Polícia dos EUA atira em jovem de 13 anos com autismo após pedido de ajuda da mãe

No momento da abordagem, os policiais atiraram várias vezes no garoto, que ficou gravemente ferido depois do incidente

  • Por Jovem Pan
  • 08/09/2020 18h02
Reprodução/KUTVLinden Cameron foi baleado por policiais

Um caso trágico agitou a cidade de Salt Lake City, em Utah, nos Estados Unidos. Golda Barton ligou para a polícia local, na última sexta-feira, 4, para pedir ajuda enquanto seu filho Linden Cameron, de apenas 13 anos de idade, sofria de “um colapso mental” – o jovem e portador da Síndrome de Asperger, um dos transtornos do espectro do autismo. No momento da abordagem, no entanto, os policiais atiraram várias vezes no garoto, que ficou gravemente ferido depois do incidente. Segundo o Washington Post, Cameron apresenta lesões nos intestinos, bexiga, tornozelos e ombros. A mãe afirma que ele não estava armado e tampouco foi encontrado alguma arma no local.

“Eu disse: ‘Olha, ele está desarmado. Ele não tem nada. Ele simplesmente fica bravo e começa a gritar e berrar’. Ele é uma criança que está tentando chamar a atenção. Ele não sabe como regular”, disse Barton à CNN. “Quando a polícia chegou, eu ouvi alguém gritar: ‘deite no chão’ por três vezes, logo antes dos tiros”, relatou a mulher norte-americana. “Por que eles atiraram nele? Por que não atiraram nele com uma bala de borracha? Ele é uma criança pequena. Por que eles simplesmente não o enfrentaram? Eles são grandes policiais com enormes quantidades de recursos”, questionou.

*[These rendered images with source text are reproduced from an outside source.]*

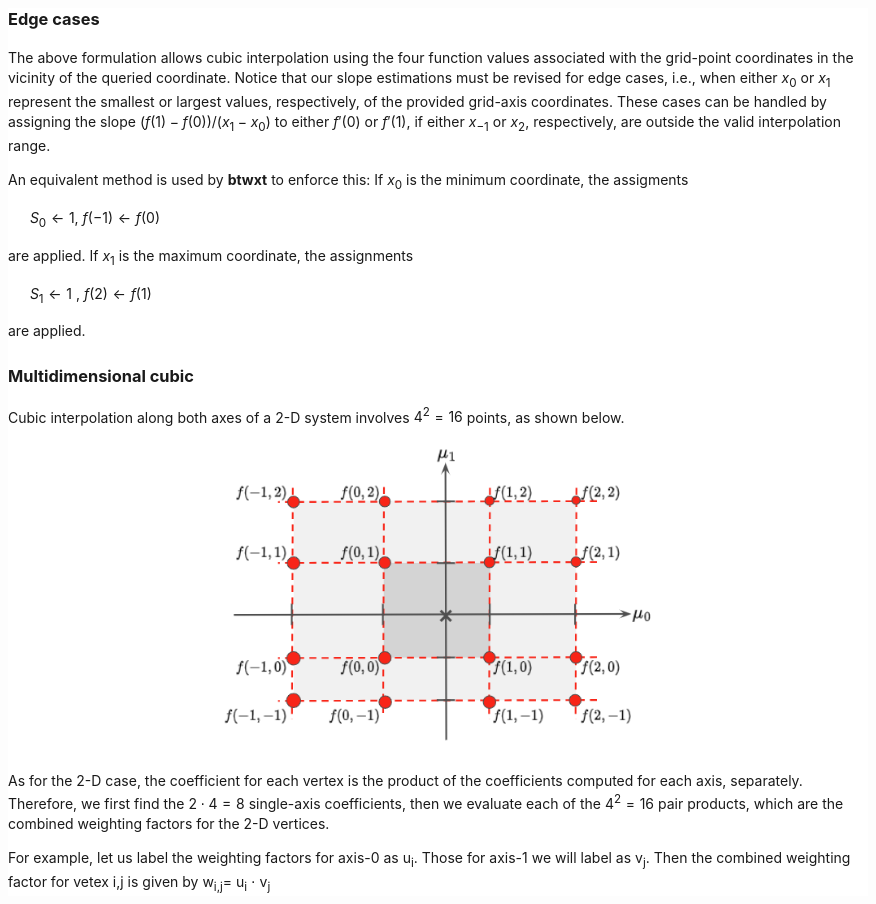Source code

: ### Edge cases
The above formulation allows cubic interpolation using the four function values associated with the grid-point coordinates in the vicinity of the queried coordinate. Notice that our slope estimations must be revised for edge cases, i.e., when either $x_0$ or $x_1$ represent the smallest or largest values, respectively, of the provided grid-axis coordinates. These cases can be handled by assigning the slope $(f(1)-f(0))/(x_1-x_0)$ to either $f'(0)$ or $f'(1)$, if either $x_{-1}$ or $x_2$, respectively, are outside the valid interpolation range.

An equivalent method is used by **btwxt** to enforce this: If $x_0$ is the minimum coordinate, the assigments

&ensp; &ensp; $S_0\gets 1$, $f(-1)\gets f(0)$

are applied. If $x_1$ is the maximum coordinate, the assignments

&ensp; &ensp; $S_1\gets 1$ , $f(2)\gets f(1)$

are applied. 

### Multidimensional cubic
Cubic interpolation along both axes of a 2-D system involves $4^2=16$ points, as shown below.

<p align="center">
    <img width="50%" src="./figs/fig_2D_cubic_pic1.png"> 
</p>

As for the 2-D case, the coefficient for each vertex is the product of the coefficients computed for each axis, separately. Therefore, we first find the $2\cdot4=8$ single-axis coefficients, then we evaluate each of the $4^2=16$ pair products, which are the combined weighting factors for the 2-D vertices.

For example, let us label the weighting factors for axis-0 as u<sub>i</sub>. Those for axis-1 we will label as  v<sub>j</sub>. Then the combined weighting factor for vetex i,j is given by w<sub>i,j</sub>= u<sub>i</sub> $\cdot$ v<sub>j</sub>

Sargento da Polícia de Salt Lake City, Keith Horrocks disse em uma entrevista coletiva, no sábado, que os policiais foram chamados para a área porque um menino estava tendo um “episódio psicológico e fez ameaças a algumas pessoas com a arma”. Golda Barton, no entanto, negou que o filho portasse qualquer tipo de arma e contou que ele estava em choque por ter ficado sozinho durante o dia após um longo tempo. O detetive Greg Wilking, porta-voz do Departamento de Polícia de Salt Lake City, disse nesta terça-feira que não poderia falar especificamente sobre se o menino tinha uma arma ou “quais eram as ameaças percebidas pelos policiais”, citando apenas que essas questões seriam determinadas por a investigação. “A mãe pode dizer o que quiser, mas há uma investigação que precisa acontecer e esse processo que precisa acontecer”, disse Wilking, em entrevista à CNN.

Já o prefeito de Salt Lake City, Eric Mendenhall, pediu transparência na investigação e agradeceu por ninguém ter morrido no incidente. “Embora os detalhes completos deste incidente ainda não tenham sido divulgados durante a investigação, direi que estou grato por este jovem estar vivo e ninguém mais ter se ferido. Não importa as circunstâncias, o que aconteceu na sexta-feira à noite é uma tragédia e espero que esta investigação seja conduzida com rapidez e transparência para o bem de todos os envolvidos”, comentou.